La France et l'Allemagne ont pour leur part plaidé pour une adaptation des règles de l'espace Schengen. Le code des frontières de "Schengen, s'il est capable de s'adapter, est la solution aux problèmes auxquels nous sommes confrontés à travers l'augmentation du nombre de combattants étrangers, et non le problème", a soutenu le ministre français Bernard Cazeneuve, qui s’est également exprimé en faveur du PNR, permettant "d'avoir des contrôles plus efficaces des passagers dans les aéroports". Son homologue allemand, Thomas de Maiziere, lui a fait écho. "3 000 combattants ont quitté l'Europe pour le Jihad et nous ne voulons pas que l'Europe devienne un exportateur du terrorisme", a-t-il dit.

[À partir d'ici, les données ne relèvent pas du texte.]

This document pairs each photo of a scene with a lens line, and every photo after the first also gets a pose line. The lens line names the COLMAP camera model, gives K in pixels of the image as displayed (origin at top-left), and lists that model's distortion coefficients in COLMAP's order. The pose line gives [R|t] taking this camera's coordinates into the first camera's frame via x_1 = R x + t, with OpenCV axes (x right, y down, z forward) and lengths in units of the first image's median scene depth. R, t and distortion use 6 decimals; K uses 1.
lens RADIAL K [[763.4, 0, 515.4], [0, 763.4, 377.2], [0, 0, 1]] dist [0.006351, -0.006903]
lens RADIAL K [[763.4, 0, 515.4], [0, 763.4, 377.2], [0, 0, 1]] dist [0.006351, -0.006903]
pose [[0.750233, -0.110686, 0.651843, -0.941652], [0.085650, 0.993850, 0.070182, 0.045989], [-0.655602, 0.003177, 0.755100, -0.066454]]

"Nous devons faire en sorte que dans le Système d'Information de Schengen (SIS), chaque policier aux frontières extérieures de l'UE puisse savoir si la personne qui part va rejoindre les djihadistes. Pour cela, nous avons besoin d'apporter des changements" au SIS, a poursuivi le ministre allemand. "La France demande que le signalement ‘combattant étranger’ soit introduit dans le SIS afin de faciliter la coopération entre les services de police", a pour sa part expliqué Bernard Cazeneuve. Le SIS a déjà plusieurs signalements: "délinquant, criminel, recherché".

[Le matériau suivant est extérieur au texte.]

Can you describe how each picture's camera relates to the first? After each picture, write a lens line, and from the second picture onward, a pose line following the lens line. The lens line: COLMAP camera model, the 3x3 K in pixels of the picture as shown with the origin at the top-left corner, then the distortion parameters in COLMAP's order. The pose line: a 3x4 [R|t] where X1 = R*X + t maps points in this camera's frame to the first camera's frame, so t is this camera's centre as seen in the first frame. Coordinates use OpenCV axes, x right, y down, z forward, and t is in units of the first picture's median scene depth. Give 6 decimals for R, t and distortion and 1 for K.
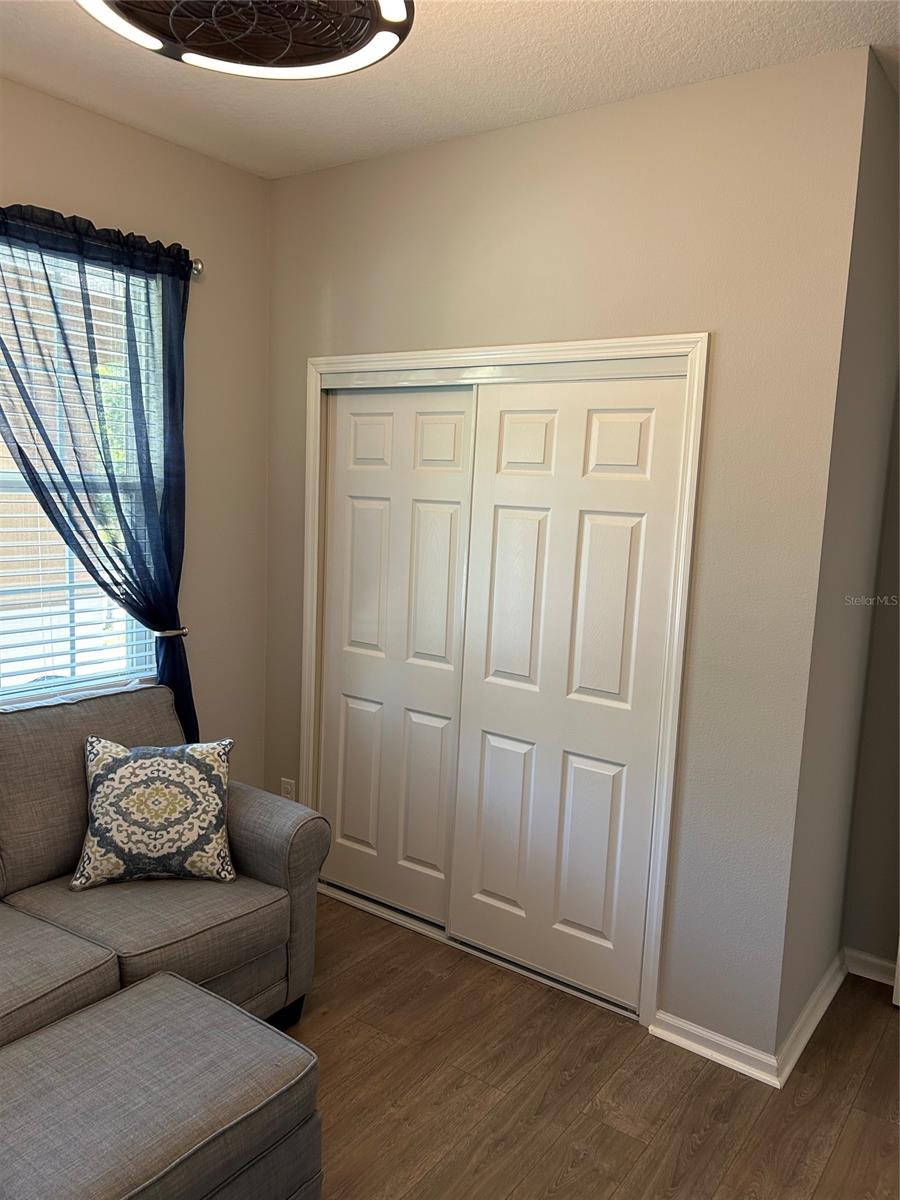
lens RADIAL K [[902.0, 0, 457.6], [0, 902.0, 598.2], [0, 0, 1]] dist [0.060179, -0.041099]
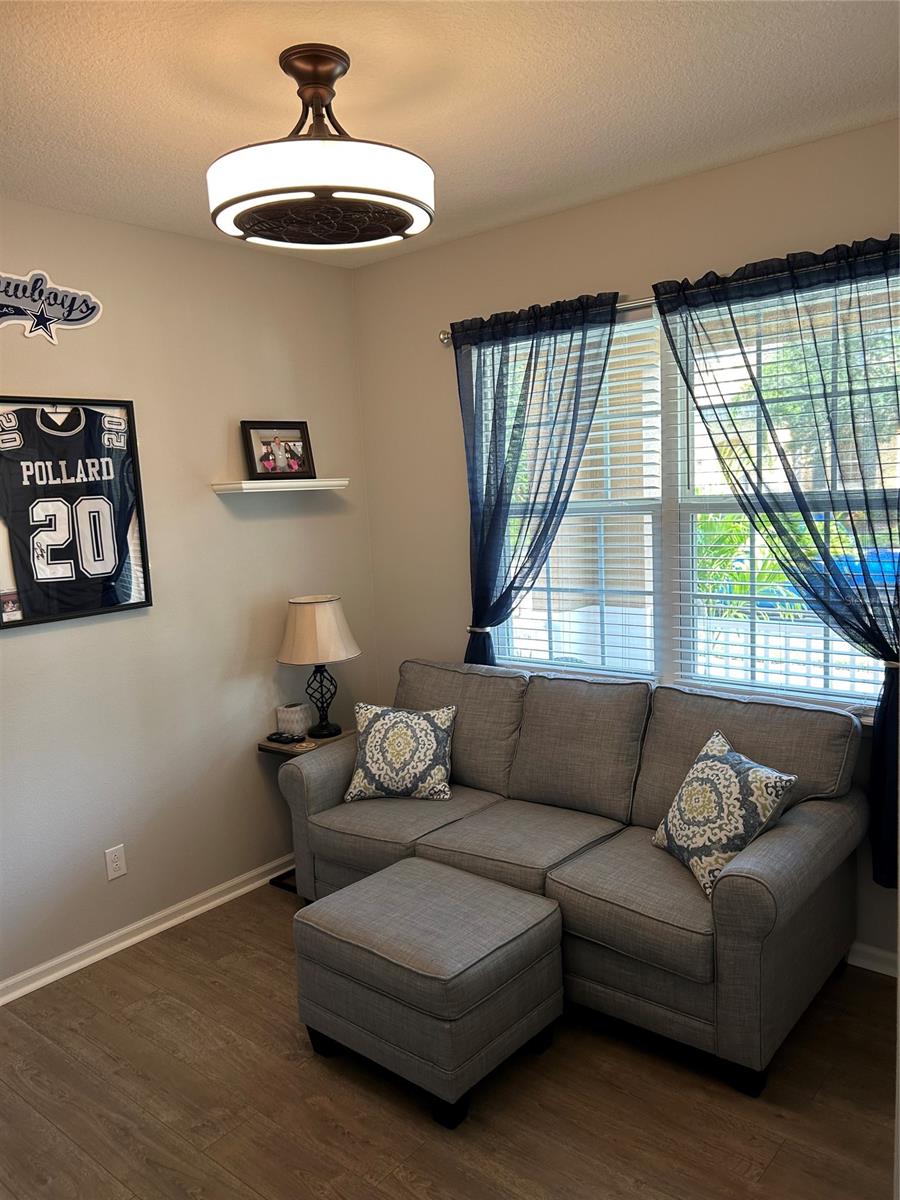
lens RADIAL K [[902.0, 0, 455.6], [0, 902.0, 603.2], [0, 0, 1]] dist [0.060179, -0.041099]
pose [[-0.104335, 0.087861, -0.990654, 0.747362], [-0.067631, 0.993158, 0.095205, -0.093505], [0.992240, 0.076932, -0.097679, 0.787835]]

Un dîner informel avec les géants de l’informatique

Lors d’un dîner informel, les ministres ont rencontré les dirigeants de grandes entreprises comme Microsoft, Facebook, Twitter et Google. "Il n'est pas question de bloquer l'internet. Ce n'était pas le propos de la rencontre", a assuré jeudi matin Cecilia Malmström, ajoutant qu’il s’agissait d'un "dîner informel pour discuter des moyens de coopérer" puisque internet permettrait de localiser les djihadistes. Les organisations djihadistes utilisent les réseaux sociaux et les plateformes de l'internet pour diffuser photographies et films de leurs actions et pour recruter. "Ce sont de puissants véhicules de radicalisation", a déploré le ministre italien, Angelino Alfano.

Jean Asselborn rencontre un groupe d’ONG

Le ministre des Affaires étrangères Jean Asselborn lors d'une rencontre avec des ONGs en marge du Conseil JAI (Source: Commission)A midi, Jean Asselborn avait rencontré des représentants de neuf organisations, dont Amnesty, le CLAE et Caritas, qui s’étaient réunis à l’appel de l’Asti devant le bâtiment du Conseil à Luxembourg. Ils dénonçaient une politique européenne de migration qui donne la priorité "à la protection de nos frontières de la forteresse Europe plutôt qu'à la protection des femmes, hommes et enfants migrants", selon le communiqué commun. "L'UE doit utiliser les moyens concrets dont elle dispose pour mettre fin à ces situations inhumaines dont elle est complice", affirme l’Asti en référence aux "drames répétitifs et effroyables" de naufrages en Méditerranée. Elle appelle à œuvrer pour une politique cohérente et concertée, un partage des responsabilités dans l'accueil des réfugiés entre tous les Etats membres de l’UE selon des critères clairs et équitables bien définis, une politique de développement plus généreuse et l’affirmation des valeurs humanistes de l’UE.